Something bitter and sour-tasting welled up in the back of Sirius’s throat, and he quickly replaced his glass on the counter along with a few coins dredged up from the depths of his pockets, despite the fact he hadn’t taken a single drink of whatever Rosmerta had made him. Sarah watched, frowning, as he mumbled a hasty goodbye and left the pub just as quickly as he’d came in, insides heavily weighed down.
Did everyone but him have somebody? What was so wrong with him that made it impossible for him to do anything but live alone forever, pretending to be content in solitude while the rest of the world paired off in neat rows? His own thoughts sounded so pitiful and self-indulgent that he felt like kicking himself, and a mixture of sadness and guilt more complete than any he’d felt in a long, long time hit him with crashing clarity.
He refused to be this sort of man anymore – the one who hightailed it to a pub to lose himself in firewhisky when things got tough, to wallow in self-pity instead of actually trying to turn things around.

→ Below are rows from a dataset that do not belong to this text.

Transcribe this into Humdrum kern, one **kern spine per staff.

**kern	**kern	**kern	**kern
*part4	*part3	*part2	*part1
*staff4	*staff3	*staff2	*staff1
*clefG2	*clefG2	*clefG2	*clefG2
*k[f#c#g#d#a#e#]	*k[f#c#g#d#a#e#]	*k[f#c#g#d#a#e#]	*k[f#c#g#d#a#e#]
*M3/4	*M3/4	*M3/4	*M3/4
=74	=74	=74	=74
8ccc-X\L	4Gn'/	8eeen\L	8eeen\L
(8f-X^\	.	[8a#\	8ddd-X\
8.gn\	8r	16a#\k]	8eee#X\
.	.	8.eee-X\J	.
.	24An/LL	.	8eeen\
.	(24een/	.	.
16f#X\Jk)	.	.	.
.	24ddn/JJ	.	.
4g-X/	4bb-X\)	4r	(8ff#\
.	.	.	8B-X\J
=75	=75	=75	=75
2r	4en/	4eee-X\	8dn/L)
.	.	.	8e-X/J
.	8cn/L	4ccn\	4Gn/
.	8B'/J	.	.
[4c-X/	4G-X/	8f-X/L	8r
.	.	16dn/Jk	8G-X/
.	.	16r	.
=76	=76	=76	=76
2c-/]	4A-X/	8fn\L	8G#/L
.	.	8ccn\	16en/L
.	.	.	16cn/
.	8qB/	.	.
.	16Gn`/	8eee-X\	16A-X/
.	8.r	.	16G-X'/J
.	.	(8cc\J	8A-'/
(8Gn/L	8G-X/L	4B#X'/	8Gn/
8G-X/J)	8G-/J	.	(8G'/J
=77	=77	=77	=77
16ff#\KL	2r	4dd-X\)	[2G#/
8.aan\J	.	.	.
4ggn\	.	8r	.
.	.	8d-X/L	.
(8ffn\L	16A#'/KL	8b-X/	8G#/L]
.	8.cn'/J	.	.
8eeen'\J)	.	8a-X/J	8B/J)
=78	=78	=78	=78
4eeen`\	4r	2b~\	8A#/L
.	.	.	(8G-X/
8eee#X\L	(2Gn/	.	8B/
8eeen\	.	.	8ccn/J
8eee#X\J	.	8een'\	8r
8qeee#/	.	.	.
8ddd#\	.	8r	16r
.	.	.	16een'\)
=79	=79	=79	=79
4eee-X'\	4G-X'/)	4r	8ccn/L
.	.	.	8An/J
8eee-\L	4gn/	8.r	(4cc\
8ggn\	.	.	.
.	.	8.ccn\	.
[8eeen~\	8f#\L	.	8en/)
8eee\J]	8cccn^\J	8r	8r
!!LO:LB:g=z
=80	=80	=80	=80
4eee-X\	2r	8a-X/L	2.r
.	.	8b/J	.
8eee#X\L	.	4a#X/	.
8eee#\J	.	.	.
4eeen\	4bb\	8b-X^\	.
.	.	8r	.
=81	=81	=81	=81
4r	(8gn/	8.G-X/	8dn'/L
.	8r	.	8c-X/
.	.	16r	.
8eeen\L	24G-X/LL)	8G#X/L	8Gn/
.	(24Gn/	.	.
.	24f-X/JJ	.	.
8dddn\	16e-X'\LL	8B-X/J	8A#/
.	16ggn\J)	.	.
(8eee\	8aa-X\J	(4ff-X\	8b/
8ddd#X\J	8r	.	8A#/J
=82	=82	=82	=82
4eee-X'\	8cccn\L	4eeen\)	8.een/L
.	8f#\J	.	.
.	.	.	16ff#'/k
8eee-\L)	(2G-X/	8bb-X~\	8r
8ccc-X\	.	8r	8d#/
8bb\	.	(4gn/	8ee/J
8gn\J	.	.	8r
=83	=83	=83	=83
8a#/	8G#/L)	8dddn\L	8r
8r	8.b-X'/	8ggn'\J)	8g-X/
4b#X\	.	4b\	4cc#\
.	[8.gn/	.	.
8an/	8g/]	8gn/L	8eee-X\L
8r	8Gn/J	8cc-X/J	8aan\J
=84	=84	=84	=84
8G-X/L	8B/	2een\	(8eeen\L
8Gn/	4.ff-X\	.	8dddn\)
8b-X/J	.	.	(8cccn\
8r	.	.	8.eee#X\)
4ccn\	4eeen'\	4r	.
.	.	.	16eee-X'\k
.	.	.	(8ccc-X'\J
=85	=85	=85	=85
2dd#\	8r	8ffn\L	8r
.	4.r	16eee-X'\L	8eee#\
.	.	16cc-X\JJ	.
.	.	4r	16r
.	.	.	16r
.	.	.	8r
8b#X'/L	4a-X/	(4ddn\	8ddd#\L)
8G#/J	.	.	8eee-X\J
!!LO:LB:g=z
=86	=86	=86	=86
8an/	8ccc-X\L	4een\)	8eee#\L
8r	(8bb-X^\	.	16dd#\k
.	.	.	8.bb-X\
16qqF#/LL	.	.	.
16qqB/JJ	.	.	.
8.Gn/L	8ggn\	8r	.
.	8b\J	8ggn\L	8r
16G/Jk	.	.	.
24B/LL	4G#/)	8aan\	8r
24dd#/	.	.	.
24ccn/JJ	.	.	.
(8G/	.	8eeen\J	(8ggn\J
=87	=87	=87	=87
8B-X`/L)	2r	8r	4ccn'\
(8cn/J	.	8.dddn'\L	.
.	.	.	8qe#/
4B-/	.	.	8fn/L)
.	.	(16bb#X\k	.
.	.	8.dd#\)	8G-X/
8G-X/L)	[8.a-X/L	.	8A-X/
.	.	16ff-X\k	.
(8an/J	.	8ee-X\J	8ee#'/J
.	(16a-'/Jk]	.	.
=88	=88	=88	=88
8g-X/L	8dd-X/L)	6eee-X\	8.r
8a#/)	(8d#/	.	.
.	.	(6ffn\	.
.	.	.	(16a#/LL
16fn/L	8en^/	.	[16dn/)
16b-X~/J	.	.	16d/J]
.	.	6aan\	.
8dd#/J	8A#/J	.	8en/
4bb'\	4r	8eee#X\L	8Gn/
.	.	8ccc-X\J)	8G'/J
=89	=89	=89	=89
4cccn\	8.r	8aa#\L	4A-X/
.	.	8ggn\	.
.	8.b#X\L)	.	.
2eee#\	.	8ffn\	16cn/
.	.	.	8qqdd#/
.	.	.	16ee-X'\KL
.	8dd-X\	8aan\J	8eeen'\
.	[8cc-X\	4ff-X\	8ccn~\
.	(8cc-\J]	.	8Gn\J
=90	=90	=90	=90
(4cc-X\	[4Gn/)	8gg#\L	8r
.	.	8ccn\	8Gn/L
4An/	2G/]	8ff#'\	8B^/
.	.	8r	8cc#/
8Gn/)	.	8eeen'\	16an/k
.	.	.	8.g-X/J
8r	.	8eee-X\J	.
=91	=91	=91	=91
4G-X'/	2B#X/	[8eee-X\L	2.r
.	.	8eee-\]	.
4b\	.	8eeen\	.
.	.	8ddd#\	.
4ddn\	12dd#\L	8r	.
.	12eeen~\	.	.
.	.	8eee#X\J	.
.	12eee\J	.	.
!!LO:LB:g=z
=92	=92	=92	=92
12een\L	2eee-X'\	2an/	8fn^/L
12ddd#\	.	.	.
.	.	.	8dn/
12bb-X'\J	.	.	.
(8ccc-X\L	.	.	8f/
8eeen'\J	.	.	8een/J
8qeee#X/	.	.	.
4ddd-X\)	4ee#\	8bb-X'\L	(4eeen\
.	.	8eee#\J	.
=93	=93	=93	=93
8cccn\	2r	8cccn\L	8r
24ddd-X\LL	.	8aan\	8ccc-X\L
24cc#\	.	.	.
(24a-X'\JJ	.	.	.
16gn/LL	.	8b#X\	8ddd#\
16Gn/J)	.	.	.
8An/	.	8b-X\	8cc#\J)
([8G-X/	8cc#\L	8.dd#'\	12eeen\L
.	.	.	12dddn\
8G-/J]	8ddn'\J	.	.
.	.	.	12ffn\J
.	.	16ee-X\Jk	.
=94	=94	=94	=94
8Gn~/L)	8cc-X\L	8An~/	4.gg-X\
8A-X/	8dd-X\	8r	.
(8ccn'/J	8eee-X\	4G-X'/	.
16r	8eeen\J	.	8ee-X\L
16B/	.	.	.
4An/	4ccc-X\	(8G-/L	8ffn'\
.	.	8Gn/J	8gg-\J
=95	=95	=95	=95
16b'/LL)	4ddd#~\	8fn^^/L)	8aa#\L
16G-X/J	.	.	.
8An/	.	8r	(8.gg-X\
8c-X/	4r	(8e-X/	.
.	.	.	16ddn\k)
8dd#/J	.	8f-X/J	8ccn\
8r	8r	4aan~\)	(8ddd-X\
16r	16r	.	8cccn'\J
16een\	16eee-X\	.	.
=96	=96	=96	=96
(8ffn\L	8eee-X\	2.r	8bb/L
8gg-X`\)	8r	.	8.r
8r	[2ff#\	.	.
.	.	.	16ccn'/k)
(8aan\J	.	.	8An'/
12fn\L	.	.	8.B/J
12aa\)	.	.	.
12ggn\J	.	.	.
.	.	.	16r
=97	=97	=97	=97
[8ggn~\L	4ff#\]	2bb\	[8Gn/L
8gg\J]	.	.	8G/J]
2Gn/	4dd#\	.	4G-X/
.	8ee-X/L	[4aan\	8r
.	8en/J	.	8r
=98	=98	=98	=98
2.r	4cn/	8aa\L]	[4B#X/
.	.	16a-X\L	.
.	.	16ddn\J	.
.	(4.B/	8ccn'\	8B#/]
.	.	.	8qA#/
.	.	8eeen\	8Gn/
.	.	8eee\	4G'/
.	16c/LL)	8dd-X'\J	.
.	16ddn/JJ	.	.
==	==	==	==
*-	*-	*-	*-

He had made a mistake in getting angry at Beth for – well, for wanting to end loneliness. Which was exactly what he was doing too, wasn’t it?
He would move on with his life, and he would be happy – of that he was sure. From this moment on, Sirius resolved silently, looking up at the sky instead of the ground. He would make things right, starting with his friends – his friends, the family he’d been taking for granted up until now – and then he would do more than that. He would make things better.
A/N: Sirius is such a mess right now, yeah? Poor guy -- I really do feel a bit badly for him. Although at this point he's starting to get over his Beth-and-I-are-meant-for-each-other delusions, which is always nice, because I think I prefer bitter and angry Sirius over delusional Sirius any day. He just needs lots of hugs.
Also! As of last Monday (September 17), I have completely and fully finished writing In The Red! I'm so excited like you guys wouldn't believe, while at the same moment I'm wondering where time's gone, and when it came to be that I only have one more book to write in this trilogy. I haven't yet started Breaking Even, but that should be forthcoming before too much longer. Except by my calculations, you guys have 15 more weeks of this story, and then a bit more waiting time before I start posting. Lucky you!
Continued thanks, as always, for all the reads and reviews. Seriously. You guys are awesome!